Material for this task:
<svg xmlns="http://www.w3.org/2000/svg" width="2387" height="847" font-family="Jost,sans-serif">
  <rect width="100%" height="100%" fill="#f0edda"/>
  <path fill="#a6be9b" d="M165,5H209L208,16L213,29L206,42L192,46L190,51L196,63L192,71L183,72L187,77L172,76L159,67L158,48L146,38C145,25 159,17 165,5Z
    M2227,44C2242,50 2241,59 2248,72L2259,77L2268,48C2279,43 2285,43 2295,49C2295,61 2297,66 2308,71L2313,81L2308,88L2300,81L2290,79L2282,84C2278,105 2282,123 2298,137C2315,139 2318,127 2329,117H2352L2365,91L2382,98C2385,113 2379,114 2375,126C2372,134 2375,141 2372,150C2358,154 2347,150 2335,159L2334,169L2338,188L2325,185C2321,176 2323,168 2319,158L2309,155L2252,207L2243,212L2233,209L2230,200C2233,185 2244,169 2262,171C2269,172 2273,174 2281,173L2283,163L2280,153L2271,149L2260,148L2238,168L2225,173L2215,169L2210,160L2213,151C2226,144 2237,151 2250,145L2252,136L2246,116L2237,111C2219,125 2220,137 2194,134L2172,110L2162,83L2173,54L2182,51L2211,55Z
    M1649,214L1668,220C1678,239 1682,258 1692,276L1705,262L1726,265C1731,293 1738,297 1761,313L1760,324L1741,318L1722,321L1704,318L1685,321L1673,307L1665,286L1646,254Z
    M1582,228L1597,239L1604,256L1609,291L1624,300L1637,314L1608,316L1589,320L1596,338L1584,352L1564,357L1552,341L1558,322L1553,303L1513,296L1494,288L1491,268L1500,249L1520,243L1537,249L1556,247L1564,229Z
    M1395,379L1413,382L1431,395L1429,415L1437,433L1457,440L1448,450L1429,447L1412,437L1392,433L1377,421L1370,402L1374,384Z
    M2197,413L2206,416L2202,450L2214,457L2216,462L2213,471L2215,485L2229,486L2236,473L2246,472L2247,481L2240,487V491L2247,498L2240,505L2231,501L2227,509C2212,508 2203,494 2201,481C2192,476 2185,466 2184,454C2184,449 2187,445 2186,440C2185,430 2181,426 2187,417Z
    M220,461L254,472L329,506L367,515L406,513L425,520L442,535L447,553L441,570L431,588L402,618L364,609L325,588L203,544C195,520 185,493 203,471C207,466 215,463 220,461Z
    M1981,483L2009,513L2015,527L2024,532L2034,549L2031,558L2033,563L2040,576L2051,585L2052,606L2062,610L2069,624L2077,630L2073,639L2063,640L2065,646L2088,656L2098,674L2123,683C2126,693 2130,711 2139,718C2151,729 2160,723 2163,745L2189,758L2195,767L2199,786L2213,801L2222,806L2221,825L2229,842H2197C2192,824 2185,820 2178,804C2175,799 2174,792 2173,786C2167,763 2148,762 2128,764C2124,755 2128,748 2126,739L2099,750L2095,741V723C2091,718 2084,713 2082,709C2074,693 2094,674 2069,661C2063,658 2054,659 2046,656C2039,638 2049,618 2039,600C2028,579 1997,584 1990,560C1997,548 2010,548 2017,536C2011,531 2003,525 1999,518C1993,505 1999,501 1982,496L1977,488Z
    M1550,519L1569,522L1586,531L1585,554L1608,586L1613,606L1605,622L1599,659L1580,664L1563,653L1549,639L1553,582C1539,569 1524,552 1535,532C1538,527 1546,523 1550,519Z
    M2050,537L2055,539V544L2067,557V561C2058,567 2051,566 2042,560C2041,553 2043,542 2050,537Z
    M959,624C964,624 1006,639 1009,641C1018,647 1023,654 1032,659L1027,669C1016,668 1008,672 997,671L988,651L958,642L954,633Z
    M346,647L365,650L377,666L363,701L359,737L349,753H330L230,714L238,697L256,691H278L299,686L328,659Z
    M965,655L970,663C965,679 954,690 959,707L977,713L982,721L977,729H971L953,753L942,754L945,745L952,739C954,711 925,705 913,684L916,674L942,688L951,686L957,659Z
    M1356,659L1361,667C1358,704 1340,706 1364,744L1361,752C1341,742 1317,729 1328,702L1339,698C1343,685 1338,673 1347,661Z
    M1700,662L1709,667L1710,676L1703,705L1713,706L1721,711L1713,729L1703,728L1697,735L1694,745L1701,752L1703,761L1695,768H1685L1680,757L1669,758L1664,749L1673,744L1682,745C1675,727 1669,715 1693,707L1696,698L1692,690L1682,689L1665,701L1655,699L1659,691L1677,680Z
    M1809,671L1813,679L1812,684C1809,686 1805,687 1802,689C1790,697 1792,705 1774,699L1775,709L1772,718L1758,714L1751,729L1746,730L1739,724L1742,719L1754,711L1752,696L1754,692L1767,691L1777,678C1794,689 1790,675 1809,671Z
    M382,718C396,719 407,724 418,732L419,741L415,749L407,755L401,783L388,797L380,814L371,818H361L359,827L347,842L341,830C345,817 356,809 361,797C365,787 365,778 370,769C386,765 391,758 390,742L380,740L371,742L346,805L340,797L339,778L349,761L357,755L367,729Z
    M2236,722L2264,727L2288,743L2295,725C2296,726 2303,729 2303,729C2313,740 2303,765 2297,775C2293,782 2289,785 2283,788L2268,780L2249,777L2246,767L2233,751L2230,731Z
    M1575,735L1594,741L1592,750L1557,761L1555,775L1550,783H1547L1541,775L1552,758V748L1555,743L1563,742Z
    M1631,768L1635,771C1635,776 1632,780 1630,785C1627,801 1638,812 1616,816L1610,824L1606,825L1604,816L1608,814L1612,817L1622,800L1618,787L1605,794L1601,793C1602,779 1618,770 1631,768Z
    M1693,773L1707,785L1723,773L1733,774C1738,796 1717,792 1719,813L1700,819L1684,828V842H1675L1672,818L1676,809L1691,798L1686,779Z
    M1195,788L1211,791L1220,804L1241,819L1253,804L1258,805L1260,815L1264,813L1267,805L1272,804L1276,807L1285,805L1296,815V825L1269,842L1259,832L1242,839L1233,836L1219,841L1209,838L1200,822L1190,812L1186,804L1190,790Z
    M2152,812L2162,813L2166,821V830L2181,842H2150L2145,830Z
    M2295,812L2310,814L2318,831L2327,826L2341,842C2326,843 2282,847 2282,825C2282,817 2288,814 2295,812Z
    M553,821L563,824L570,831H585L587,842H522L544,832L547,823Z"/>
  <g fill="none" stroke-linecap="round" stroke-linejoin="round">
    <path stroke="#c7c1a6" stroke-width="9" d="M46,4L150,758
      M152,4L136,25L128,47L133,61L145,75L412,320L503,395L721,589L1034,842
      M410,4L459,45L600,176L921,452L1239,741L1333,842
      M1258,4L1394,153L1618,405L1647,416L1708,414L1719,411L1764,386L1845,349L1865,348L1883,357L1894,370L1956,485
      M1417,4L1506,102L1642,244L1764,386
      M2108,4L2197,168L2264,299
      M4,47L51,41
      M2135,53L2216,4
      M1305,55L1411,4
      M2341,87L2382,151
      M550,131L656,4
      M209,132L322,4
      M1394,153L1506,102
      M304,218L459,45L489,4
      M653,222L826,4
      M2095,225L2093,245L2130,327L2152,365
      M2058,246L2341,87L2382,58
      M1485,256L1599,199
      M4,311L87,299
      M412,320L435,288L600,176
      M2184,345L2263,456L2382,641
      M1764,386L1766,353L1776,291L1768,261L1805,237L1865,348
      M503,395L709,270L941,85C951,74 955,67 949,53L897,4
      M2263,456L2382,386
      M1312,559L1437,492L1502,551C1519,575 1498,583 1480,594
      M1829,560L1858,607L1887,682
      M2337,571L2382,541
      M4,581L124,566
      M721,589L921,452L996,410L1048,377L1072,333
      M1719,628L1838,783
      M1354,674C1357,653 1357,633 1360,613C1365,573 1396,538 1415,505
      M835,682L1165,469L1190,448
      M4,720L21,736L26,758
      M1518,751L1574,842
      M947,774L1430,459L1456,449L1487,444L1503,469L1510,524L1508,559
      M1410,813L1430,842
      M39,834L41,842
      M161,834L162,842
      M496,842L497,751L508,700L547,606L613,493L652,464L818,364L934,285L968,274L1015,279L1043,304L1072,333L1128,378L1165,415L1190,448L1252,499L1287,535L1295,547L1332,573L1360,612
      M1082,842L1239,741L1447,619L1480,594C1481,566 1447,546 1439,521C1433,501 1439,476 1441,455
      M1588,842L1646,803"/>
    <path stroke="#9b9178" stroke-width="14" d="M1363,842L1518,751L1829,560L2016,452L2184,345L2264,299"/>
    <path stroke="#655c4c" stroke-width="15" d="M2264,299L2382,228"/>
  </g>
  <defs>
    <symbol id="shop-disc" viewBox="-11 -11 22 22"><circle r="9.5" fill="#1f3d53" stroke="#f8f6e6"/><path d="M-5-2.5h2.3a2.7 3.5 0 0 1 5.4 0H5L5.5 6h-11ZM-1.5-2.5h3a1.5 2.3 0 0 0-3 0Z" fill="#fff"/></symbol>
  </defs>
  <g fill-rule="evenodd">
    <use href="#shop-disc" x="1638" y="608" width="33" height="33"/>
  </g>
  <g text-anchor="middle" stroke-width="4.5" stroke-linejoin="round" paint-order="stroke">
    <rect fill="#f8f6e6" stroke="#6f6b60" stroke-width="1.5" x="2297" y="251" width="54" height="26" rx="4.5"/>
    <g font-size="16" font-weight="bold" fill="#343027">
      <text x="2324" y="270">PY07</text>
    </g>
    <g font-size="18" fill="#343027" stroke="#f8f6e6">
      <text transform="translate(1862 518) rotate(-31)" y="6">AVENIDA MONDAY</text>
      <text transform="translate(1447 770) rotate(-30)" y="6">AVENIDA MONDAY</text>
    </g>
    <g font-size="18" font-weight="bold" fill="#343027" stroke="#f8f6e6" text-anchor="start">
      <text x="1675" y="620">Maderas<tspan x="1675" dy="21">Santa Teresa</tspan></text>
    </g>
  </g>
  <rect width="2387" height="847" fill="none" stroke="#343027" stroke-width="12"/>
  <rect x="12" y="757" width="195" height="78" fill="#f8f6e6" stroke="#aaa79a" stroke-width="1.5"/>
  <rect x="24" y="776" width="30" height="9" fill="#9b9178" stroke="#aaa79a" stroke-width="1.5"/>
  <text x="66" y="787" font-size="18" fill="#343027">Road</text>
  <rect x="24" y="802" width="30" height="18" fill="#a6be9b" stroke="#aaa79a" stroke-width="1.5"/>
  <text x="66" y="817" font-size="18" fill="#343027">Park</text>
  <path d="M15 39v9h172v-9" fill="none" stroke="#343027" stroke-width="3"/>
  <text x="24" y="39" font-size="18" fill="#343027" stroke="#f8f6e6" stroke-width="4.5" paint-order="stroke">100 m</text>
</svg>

Required work: Only the lines that contain the string "linejoin" should be copied from the entries above.

Answer to the problem:
  <g fill="none" stroke-linecap="round" stroke-linejoin="round">
  <g text-anchor="middle" stroke-width="4.5" stroke-linejoin="round" paint-order="stroke">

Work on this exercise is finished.